Ben
And there it was. The answer to my question about whether I could work for Jesus every day of my life. Here was the help I required to be strong and persevere; the gift to help me with everything that I needed to do to follow Jesus. When I had finished Isaac’s story I stood up and spread my arms wide above my head. Praising God I asked that he send the Holy Spirit on me so that I could be faithful, courageous and wise. I did not feel any earth-shattering response, but as the years passed and I worked with people in the hospital, studied for my exams, met people at social events, it was as if there was a different dimension to my life.
My questions have not ended. They go on and on. But now I know who to ask for the answers – and God has never failed me. Sometimes the response does not come at once and I have to wait. Sometimes he answers no and closes a door. But there are times when he answers yes and flings the door wide open so that I can go through it to the next stage of the journey.

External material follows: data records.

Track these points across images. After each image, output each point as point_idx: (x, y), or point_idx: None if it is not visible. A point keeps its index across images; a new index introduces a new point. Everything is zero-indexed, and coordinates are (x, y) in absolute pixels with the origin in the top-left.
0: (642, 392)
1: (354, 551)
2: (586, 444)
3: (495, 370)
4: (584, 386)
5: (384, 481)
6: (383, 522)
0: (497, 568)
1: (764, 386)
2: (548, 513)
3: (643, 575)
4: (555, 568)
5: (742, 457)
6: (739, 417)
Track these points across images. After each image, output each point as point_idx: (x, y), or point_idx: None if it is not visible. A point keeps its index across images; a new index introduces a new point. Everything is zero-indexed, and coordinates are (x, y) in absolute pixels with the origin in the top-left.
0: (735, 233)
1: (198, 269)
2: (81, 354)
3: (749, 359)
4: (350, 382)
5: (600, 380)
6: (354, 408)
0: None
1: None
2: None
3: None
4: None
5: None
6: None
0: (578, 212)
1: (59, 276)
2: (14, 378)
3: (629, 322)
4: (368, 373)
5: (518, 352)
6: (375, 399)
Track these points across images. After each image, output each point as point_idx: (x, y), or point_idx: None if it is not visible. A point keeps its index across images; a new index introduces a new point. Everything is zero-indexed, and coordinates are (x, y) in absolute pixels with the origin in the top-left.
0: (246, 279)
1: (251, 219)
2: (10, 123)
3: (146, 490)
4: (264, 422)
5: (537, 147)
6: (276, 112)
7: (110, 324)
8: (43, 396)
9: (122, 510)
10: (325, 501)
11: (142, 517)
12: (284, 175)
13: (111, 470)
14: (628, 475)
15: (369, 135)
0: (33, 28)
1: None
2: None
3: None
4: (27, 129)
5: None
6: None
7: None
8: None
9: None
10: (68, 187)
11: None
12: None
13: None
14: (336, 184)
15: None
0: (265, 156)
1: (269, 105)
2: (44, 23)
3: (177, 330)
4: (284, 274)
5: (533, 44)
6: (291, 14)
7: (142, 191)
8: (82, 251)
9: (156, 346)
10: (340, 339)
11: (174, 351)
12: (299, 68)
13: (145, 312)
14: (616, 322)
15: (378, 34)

There was one more note from Benjamin at the end of Isaac’s story.
Benjamin
Ben
‘I have fought the good fight, I have finished the race, I have kept the faith. Now there is in store for me the crown of righteousness, which the Lord, the righteous Judge, will award to me on that day – and not only to me, but also to all who have longed for his appearing.’
Ben
The pages blurred as my eyes filled with tears. These words, which I later discovered were from Paul’s second letter to Timothy, were Ben’s farewell to me. I knew there was still part of his original letter to read, but I understood that these words were the last he had written to me. The tears overflowed and streamed down my face – but they were tears of sadness mixed with tears of joy. The sadness was for myself for the loss of a man with whom I would have loved to spend more time; the joy was that he had gone home, to his Saviour, Yeshua, Messiah.